BELKİ BÜTÜN ZAMANLARIN özelliğiydi, bilmiyoruz. Ama birşeyden eminiz; yaşadığımız zamanın bir özelliği bu: sözü amelinden saymamak.

Bu zamanın insanları, sözü çoğaltıyor. Konuştukları arasında üstüne farz olmayan nice konu olduğu gibi, ondan da önemlisi, konuştukları arasında üstüne haram olan konular var. O öyle dedi, bu şöyle yapmış, bunun böyle yaptığını söylediler, berikinden şöyle duydum diyor insanlar. '-mış'lardan '-dır' üretiliyor, söylentiden 'gerçek' türetiliyor. Niyet okuyor insanlar; "Ben öyle zannediyorsam öyledir" diye biliyor ve o yüzden akıllarına gelen herşeyi diyebiliyorlar.

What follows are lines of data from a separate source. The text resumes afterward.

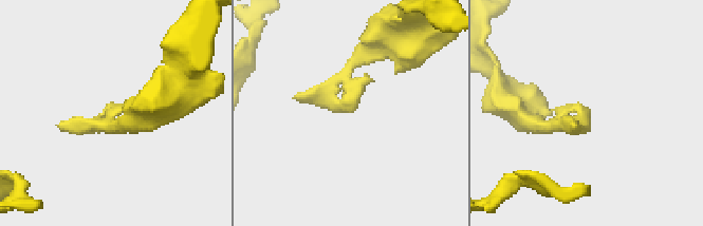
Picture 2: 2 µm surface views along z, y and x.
act=inspect view=em slice=planes show=tint pic=2 at=(350, 112)

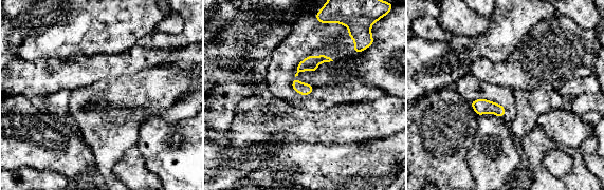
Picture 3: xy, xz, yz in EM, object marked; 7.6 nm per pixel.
act=inspect view=em slice=planes show=letters at=same

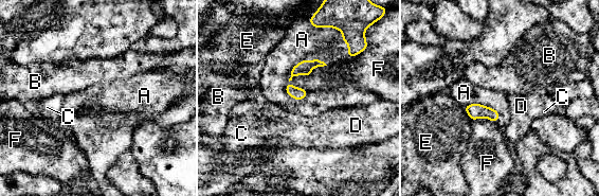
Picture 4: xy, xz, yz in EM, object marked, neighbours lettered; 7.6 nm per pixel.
act=accept longest_contact=F:320nm each=A:other,B:other,C:other,D:other,E:other,F:other found='no lettered segment goes on from it'

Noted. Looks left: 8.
act=inspect view=em slice=planes show=letters pic=1 at=(246, 119) why='thin end'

Böyle diye diye, dostluklar yıkılıyor, kardeşlikler aşınıyor. Güven bunalımı yaşıyor insanlar; kimileri kimseye güvenemiyor, güvenenler ise güvendiği dağlara yağan karları hayretle seyrediyor.

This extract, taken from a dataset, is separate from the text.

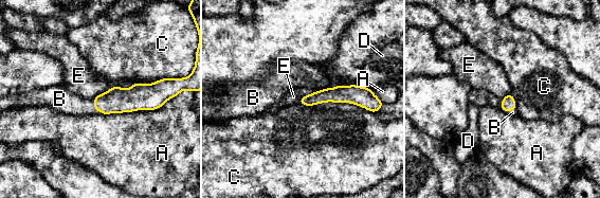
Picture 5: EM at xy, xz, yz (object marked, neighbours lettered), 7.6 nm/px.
act=join pic=5 on=(62, 101) longest_contact=C:600nm each=A:other,B:same,C:other,D:other,E:other passes_along=5:(116, 100), (94, 107), (62, 101) found='the neuron continues'

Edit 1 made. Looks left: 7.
act=inspect view=overview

Gelin görün ki, bu yüzden bozulan bir beraberliğin, yıkılan bir dostluğun, biten bir evliliğin, dağılan bir ortaklığın sorumluları, kendilerine savunmakta hiç mi hiç zorluk çekmiyorlar: "Ben birşey yapmadım ki!"

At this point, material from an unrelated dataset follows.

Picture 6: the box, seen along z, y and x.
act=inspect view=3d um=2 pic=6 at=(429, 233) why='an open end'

'Yapmak,' yani 'amel etmek,' yani bir eylemde, bir fiilde bulunmak insanın eliyle, ayağıyla yaptığı şeye işaret ediyor ise eğer; doğru, yaptıkları birşey yok. Karşıdakine ne yumruk salladılar, ne uygun yerine tekmeyi vurup kapı dışarı ettiler. Ne elleri birşey yaptı, ne ayakları.

Ama 'yapmak' denilen şeyin içine dudakların kıpırtısı, 'dil'in kıvrılışı, ses tellerinin titreyişi de giriyorsa eğer, o kadar çok şey yaptılar, o kadar ağır fiiller işlediler, öylesine yıkıcı bir şiddet uyguladılar ki!...

Ses telleri titredi, dilleri kıvrıldı, dudakları kıpırdadı ve ağızlarından 'söz' denilen şey çıktı. Birbiri ardısıra birleşip 'cümle' haline gelen kelimeler çıktı.

Ki çıkan bu kelimelerin bir kısmı 'geldikleri gibi gidiyor'du. Kulaklardan girmişti bu sözler; 'dinlemek' denilen bir 'eylem' ve bir 'amel' sonucu içimize girmişlerdi: şöyle olmuş, böyle diyorlar, filan şöyle söylüyor.

Bir kısmı da, 'kendi üretimimiz'di: sanırım öyle, öyle zannediyorum, muhakkak şundan dolayıdır...

Sözün kısası, şu zamanda, yapılan haksızlıkların, uygulanan şiddetin, sergilenen zulmün asıl büyük kısmı, ellerden ve ayaklardan gelmiyor. Evet, bir düğmeye basıp binlerce insanı öldürecek kadar zalimler de var aramızda; ve bu hepimize zalimlik olarak gözüküyor. Ama, bir sözü ağzından çıkarıp binlerce insanı manen öldürecek kadar zalimler hem çok daha fazla, hem de yaptıkları zalimlik olarak görülmüyor.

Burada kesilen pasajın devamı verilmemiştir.